Melnyk et al. (2012) note that barriers to change do prevail as a result of resistance from managers, nurse leaders, and colleagues among other stakeholders within the healthcare environment. The following are detailed barriers to change as applied to the LOS or excess days. Firstly, nursing managers may feel threatened by the idea of change within the organization. Their sense of leadership implies that they could be satisfied with the status quo. Given the LOS project, the management may be unable to see how the process would benefit the current hospital environment.
Secondly, there may exist a lack of clear understanding concerning the reasons for a change. Both the management and staff operate on the premise that there are not enough resources to incorporate the change and its associated outcomes. That is, such moves could be a sign that management does not consider the importance of reduced LOS/excess days (Scott et al., 2003).
Thirdly, there are mostly limited communication and trust in working environments. In the hospital setting, a culture that favors criticism as opposed to solutions would not be favorable to the LOS project. Given such situations, they would find it easier blaming the process as opposed to finding solutions to change-associated issues. Finally, both the management and staff could possess a fear of the unknown. From an LOS perspective, this fear comes from a worry of venturing into unfamiliar clinical practices. A huge percentage of this fear follows the lack of skills and clear communication (Bowers, 2011).
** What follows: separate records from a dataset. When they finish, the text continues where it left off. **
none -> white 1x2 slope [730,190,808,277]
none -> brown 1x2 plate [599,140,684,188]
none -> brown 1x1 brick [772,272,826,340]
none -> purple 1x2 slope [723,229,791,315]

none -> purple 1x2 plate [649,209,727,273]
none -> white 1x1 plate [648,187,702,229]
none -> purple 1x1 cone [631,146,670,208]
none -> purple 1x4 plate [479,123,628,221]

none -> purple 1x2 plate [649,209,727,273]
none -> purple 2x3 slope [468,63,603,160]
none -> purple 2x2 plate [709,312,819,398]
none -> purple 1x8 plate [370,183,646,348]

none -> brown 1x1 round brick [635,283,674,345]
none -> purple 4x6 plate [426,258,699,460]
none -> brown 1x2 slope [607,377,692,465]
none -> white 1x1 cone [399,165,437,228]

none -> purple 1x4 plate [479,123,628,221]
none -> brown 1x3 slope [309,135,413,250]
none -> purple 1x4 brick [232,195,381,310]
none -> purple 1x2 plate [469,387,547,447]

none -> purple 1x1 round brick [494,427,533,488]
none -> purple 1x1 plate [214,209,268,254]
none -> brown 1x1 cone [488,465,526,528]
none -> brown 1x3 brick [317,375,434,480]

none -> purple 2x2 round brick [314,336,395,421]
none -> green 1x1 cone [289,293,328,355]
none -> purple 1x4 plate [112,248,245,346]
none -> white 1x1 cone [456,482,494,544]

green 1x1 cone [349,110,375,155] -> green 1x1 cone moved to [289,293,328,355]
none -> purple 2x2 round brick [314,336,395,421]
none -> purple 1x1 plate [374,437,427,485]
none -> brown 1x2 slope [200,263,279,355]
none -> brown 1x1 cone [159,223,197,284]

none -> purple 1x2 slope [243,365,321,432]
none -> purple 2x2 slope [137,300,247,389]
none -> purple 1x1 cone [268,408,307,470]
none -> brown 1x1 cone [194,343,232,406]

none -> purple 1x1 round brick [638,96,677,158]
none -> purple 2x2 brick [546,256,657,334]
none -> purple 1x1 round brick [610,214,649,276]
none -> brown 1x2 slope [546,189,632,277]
Overcoming such barriers will be all about bringing the entire facility on board with the change initiative. The change managers should, therefore, focus on creating a team and goals that align with the organizational culture. Theirs should be some form of planned change that involves a gradual transformation. As opposed to focusing on eliminating barriers, the change ambassadors should engage in an ambassadorial role that converts barriers into opportunities. The baseline should be that reduced LOS is increasingly critical as a contemporary concern in healthcare delivery (Al-Abri, 2007).
Al-Abri, R. (2007). Managing Change in Healthcare. Oman Medical Journal, 22 (3), 9–10.
Bowers, B. (2011, August 14). Managing change by empowering staff. Retrieved from Nursing Times Web site: http://www.nursingtimes.net/roles/nurse-managers/managing-change-by-empowering-staff/5033731.fullarticle
Melnyk, B., Fineout-Overholt, E., Gallagher-Ford, L., & Kaplan, L. (2012). The state of evidence-based practice in US nurses: critical implications for nurse leaders and educators. The Journal of Nursing Administration, 42 (9), 410-417.
Scott, T., Mannion, R., Davies, H., & Marshall, M. (2003). Implementing culture change in health care: theory and practice. International Journal for Quality in Health Care, 15, (2), 111-118.